* [Brief] After locating the line that holds "### loop_cnt = 80, thread = 7", output it and all following lines word for word, stopping only at the end of the data.

──────── Extracted information

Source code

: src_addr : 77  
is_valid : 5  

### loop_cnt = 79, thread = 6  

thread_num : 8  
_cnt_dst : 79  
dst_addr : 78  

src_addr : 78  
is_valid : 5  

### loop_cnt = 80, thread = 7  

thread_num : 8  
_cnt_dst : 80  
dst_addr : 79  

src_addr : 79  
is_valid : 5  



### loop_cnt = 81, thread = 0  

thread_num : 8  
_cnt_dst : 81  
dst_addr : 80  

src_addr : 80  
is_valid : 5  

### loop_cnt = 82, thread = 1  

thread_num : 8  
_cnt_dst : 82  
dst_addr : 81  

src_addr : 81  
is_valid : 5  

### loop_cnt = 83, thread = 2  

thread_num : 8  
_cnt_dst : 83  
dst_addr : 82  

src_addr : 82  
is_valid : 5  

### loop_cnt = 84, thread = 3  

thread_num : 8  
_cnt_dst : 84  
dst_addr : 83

────────────────

* [Exercise solution]
### loop_cnt = 80, thread = 7  

thread_num : 8  
_cnt_dst : 80  
dst_addr : 79  

src_addr : 79  
is_valid : 5  



### loop_cnt = 81, thread = 0  

thread_num : 8  
_cnt_dst : 81  
dst_addr : 80  

src_addr : 80  
is_valid : 5  

### loop_cnt = 82, thread = 1  

thread_num : 8  
_cnt_dst : 82  
dst_addr : 81  

src_addr : 81  
is_valid : 5  

### loop_cnt = 83, thread = 2  

thread_num : 8  
_cnt_dst : 83  
dst_addr : 82  

src_addr : 82  
is_valid : 5  

### loop_cnt = 84, thread = 3  

thread_num : 8  
_cnt_dst : 84  
dst_addr : 83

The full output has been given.